The New York Times critic called Believe Me, Xantippe a breezy and refreshing farce, noted its brevity and inconsequence, but thought it good entertainment. Charles Darnton at The Evening World also thought the play a "farce of the lightest, most inconsequential and improbable sort", complimented John Barrymore's adroit acting and speculated the whole thing would not work so well without him.

===Change of venue and closing===
On October 4, 1913, Believe Me, Xantippe closed at the 39th Street Theatre, and reopened October 6, 1913 at the Comedy Theatre, to make way for a new play At Bay.
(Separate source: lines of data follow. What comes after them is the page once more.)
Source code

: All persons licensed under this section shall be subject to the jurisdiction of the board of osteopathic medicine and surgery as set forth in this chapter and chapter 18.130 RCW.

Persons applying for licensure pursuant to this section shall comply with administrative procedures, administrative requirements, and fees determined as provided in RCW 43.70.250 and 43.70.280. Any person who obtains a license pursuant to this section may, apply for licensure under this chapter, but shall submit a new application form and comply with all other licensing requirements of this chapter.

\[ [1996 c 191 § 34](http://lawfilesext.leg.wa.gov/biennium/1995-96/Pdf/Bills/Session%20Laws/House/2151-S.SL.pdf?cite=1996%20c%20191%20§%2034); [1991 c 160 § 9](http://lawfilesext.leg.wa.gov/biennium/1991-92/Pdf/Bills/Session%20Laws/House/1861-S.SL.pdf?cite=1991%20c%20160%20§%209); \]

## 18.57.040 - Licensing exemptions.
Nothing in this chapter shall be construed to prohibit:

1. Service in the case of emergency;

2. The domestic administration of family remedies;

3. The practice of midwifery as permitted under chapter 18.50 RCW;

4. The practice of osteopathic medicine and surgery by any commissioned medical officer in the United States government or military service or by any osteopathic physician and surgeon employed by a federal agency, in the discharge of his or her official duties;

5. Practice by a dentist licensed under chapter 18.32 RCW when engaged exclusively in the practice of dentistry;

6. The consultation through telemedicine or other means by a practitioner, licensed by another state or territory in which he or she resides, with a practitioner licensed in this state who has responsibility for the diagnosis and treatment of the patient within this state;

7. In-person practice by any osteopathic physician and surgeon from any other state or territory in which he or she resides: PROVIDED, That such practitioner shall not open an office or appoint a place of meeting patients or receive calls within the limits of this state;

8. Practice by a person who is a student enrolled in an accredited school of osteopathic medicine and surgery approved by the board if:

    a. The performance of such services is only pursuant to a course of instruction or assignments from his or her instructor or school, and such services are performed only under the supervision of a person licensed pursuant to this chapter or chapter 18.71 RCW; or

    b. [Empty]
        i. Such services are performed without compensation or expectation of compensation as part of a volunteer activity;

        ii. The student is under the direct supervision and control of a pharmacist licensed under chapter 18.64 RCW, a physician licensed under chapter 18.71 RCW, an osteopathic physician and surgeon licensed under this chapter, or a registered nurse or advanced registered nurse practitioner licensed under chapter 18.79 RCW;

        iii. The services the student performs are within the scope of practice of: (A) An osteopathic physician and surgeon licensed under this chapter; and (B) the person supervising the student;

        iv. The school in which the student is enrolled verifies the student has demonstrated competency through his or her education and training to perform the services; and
The production closed at the Comedy Theatre on October 25, 1913, and was immediately sent out on tour.

==Adaptations==
===Film===
- Believe Me, Xantippe (1918 film) - This started production in March 1918 and was being shown in cinemas by mid-May 1918.

==Bibliography==
- Ballard, Frederick. Believe Me, Xantippe: A Comedy in Four Acts. Samuel French, 1918.